##### Text for analysis #####

Mediterranean pumpkin and zucchini hash browns

Mediterranean Pumpkin & Zucchini Hash Browns

Golden, pan-crispy hash browns made with pumpkin and zucchini, olive oil, herbs, and a touch of feta. A lighter Mediterranean twist on classic hash browns—perfect for breakfast, brunch, or a healthy side.

Time

Prep: 15 minutes

Cook: 15 minutes

Total: 30 minutes

🛒 Ingredients

1 cup pumpkin, grated

1 cup zucchini, grated

1 small potato, grated (for binding & crispiness)

1 egg, lightly beaten

2 tbsp whole wheat flour or oat flour

2 tbsp crumbled feta cheese (optional)

#####

Exercise details: Continue the pumpkin and zucchini hash browns recipe above, starting right after the feta cheese line.

##### Recorded data #####

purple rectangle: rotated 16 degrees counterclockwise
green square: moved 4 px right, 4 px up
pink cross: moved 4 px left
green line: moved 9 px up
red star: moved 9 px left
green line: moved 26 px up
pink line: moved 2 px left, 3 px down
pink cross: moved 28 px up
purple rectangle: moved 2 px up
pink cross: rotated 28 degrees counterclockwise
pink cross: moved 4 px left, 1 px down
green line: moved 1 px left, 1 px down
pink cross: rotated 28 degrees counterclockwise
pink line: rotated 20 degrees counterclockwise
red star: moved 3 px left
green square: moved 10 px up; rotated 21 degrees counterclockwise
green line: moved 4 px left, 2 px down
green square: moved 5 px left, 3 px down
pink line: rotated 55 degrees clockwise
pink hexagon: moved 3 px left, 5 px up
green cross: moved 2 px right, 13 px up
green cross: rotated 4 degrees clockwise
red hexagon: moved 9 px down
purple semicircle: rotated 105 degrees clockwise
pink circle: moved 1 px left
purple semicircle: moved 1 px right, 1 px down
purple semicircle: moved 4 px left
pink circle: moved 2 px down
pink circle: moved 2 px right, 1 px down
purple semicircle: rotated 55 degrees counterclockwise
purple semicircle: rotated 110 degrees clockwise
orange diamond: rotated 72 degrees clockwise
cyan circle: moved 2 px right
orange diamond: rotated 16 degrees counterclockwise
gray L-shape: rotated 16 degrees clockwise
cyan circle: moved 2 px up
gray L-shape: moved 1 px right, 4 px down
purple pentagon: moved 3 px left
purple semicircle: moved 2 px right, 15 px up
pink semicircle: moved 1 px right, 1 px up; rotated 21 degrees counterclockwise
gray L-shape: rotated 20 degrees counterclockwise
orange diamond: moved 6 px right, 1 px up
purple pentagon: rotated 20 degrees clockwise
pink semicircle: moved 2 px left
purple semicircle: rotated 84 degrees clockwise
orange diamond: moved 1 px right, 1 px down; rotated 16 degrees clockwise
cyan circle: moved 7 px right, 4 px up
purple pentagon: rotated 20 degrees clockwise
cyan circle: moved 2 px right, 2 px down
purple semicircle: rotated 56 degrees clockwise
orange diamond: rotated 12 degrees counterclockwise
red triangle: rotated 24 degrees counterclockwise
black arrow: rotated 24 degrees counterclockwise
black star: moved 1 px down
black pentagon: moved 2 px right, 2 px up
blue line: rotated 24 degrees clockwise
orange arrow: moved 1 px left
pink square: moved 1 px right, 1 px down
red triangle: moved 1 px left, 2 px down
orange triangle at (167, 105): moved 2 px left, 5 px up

#####

Result of this task:
1 tbsp olive oil + more for frying

1 tbsp fresh parsley or dill, chopped

½ tsp dried oregano

Salt & black pepper, to taste

👩‍🍳 Instructions

1️⃣ Place grated pumpkin, zucchini, and potato in a clean towel and squeeze out all excess moisture.

2️⃣ Transfer to a bowl; add egg, flour, feta, olive oil, herbs, salt, and pepper. Mix well.

3️⃣ Heat a non-stick pan with olive oil over medium heat.

4️⃣ Scoop mixture, flatten into small patties, and cook 3–4 minutes per side until golden and crisp.

5️⃣ Drain on paper towel and serve warm.

💡 Tips

Removing moisture is the key to crispy hash browns

Air-fry at 190°C / 375°F for 12–15 minutes for a lighter version

Serve with Greek yogurt, tzatziki, or avocado dip

Frequently asked questions FAQs

Can I make them egg-free?

Yes—use 1 tbsp ground flax + 2½ tbsp water.

Good for meal prep?

Yes—reheat in pan or air fryer.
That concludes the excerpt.